Por estos tiempos, la palabra democracia parece seguir siendo un lema bonito, útil para discursos y campañas, pero cada vez más vaciado de contenido real. Lo que se presenta como libertad de elección y participación popular, muchas veces oculta una maquinaria bien engrasada por el poder económico, mediático y digital, que manipula la información, polariza a la sociedad y domestica las conciencias.

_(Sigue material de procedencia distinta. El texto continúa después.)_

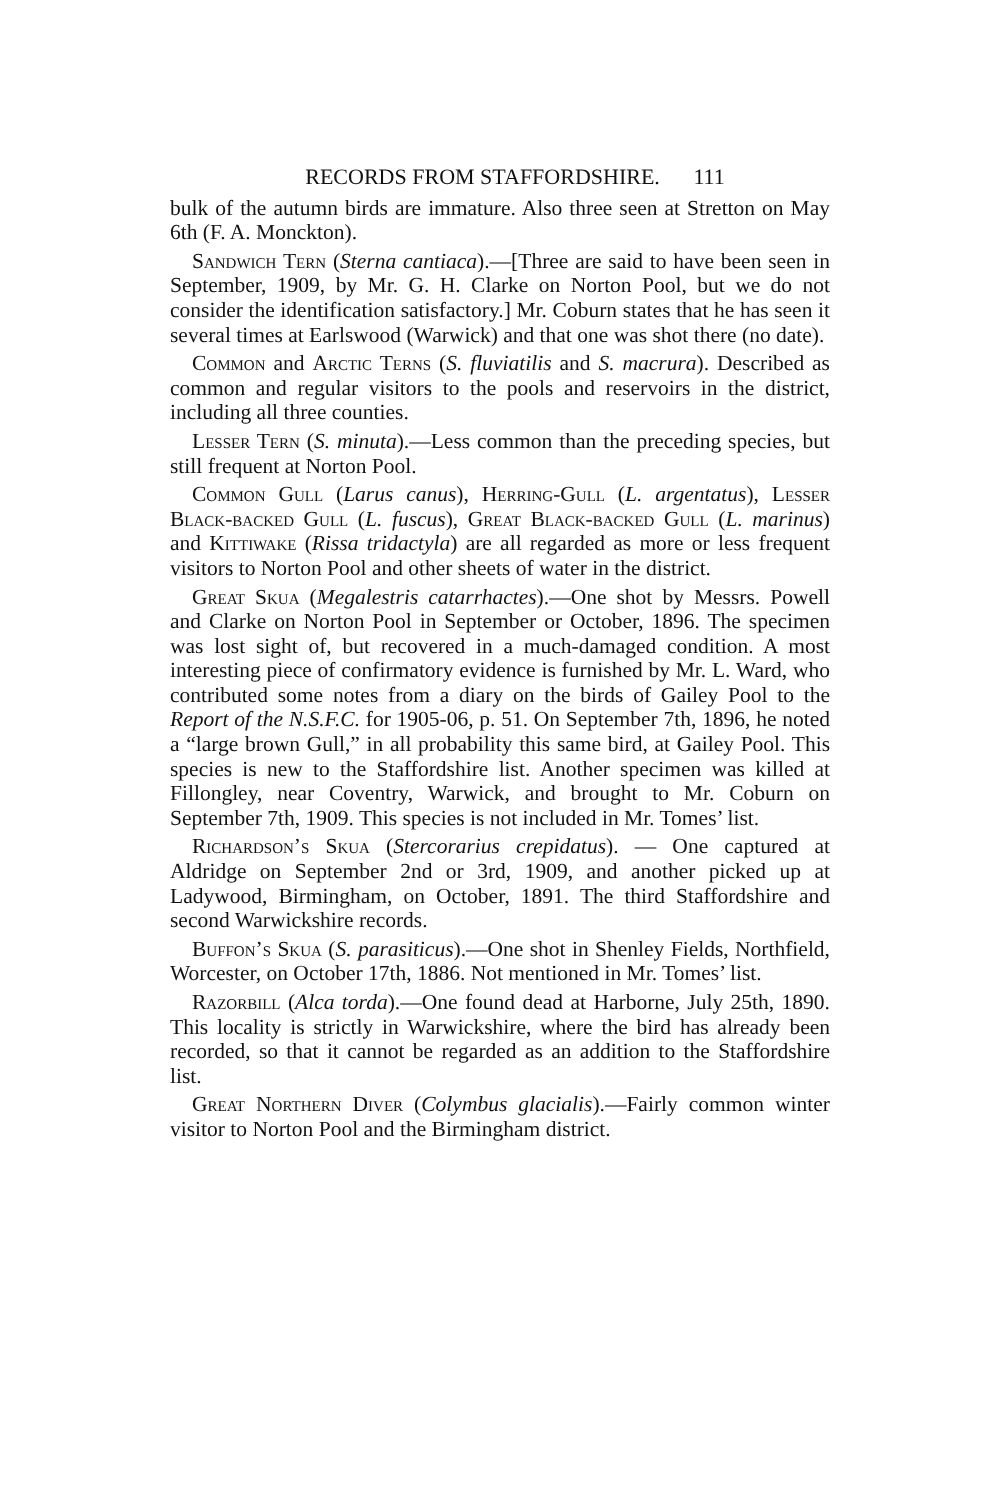RECORDS FROM STAFFORDSHIRE. 111
bulk of the autumn birds are immature. Also three seen at Stretton on May 6th (F. A. Monckton).
Sandwich Tern (Sterna cantiaca).—[Three are said to have been seen in September, 1909, by Mr. G. H. Clarke on Norton Pool, but we do not consider the identification satisfactory.] Mr. Coburn states that he has seen it several times at Earlswood (Warwick) and that one was shot there (no date).
Common and Arctic Terns (S. fluviatilis and S. macrura). Described as common and regular visitors to the pools and reservoirs in the district, including all three counties.
Lesser Tern (S. minuta).—Less common than the preceding species, but still frequent at Norton Pool.
Common Gull (Larus canus), Herring-Gull (L. argentatus), Lesser Black-backed Gull (L. fuscus), Great Black-backed Gull (L. marinus) and Kittiwake (Rissa tridactyla) are all regarded as more or less frequent visitors to Norton Pool and other sheets of water in the district.
Great Skua (Megalestris catarrhactes).—One shot by Messrs. Powell and Clarke on Norton Pool in September or October, 1896. The specimen was lost sight of, but recovered in a much-damaged condition. A most interesting piece of confirmatory evidence is furnished by Mr. L. Ward, who contributed some notes from a diary on the birds of Gailey Pool to the Report of the N.S.F.C. for 1905-06, p. 51. On September 7th, 1896, he noted a “large brown Gull,” in all probability this same bird, at Gailey Pool. This species is new to the Staffordshire list. Another specimen was killed at Fillongley, near Coventry, Warwick, and brought to Mr. Coburn on September 7th, 1909. This species is not included in Mr. Tomes’ list.
Richardson’s Skua (Stercorarius crepidatus). — One captured at Aldridge on September 2nd or 3rd, 1909, and another picked up at Ladywood, Birmingham, on October, 1891. The third Staffordshire and second Warwickshire records.
Buffon’s Skua (S. parasiticus).—One shot in Shenley Fields, Northfield, Worcester, on October 17th, 1886. Not mentioned in Mr. Tomes’ list.
Razorbill (Alca torda).—One found dead at Harborne, July 25th, 1890. This locality is strictly in Warwickshire, where the bird has already been recorded, so that it cannot be regarded as an addition to the Staffordshire list.
Great Northern Diver (Colymbus glacialis).—Fairly common winter visitor to Norton Pool and the Birmingham district.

En Ecuador y en gran parte de Latinoamérica, vivimos una profunda descomposición del tejido democrático. No porque no votemos, sino porque el sistema ha sido capturado por élites que han hecho de la política una extensión de sus intereses financieros. El Estado, reducido a mero administrador de la deuda y la seguridad, se muestra incapaz de garantizar derechos y, mucho menos, justicia. Y mientras tanto, los grandes medios de comunicación, que deberían vigilar al poder, actúan como voceros de quienes los financian. Fabrican consensos, distorsionan la realidad y encubren injusticias.

En este escenario, las redes sociales, en lugar de democratizar la comunicación, han potenciado el aislamiento ideológico. La gente vive encerrada en burbujas donde solo escucha lo que quiere oír. El que piensa distinto ya no es un interlocutor, sino un enemigo. Así, desaparece el diálogo, y con él, la posibilidad de una convivencia democrática.

La ultraderecha crece, no solo por sus discursos de fuerza y orden, sino porque se alimenta del miedo, del desencanto y de una ciudadanía desinformada. Nos encontramos ante una nueva forma de fascismo, más disfrazado, pero igual de peligroso. Aun así, rendirse no es opción. Desde cada aula, plaza, red o medio independiente, hay que seguir defendiendo la democracia con sus principios esenciales: justicia social, respeto a la diversidad, ética pública y dignidad humana. No por nostalgia, sino por convicción y futuro. Porque sin democracia real, no hay libertad posible.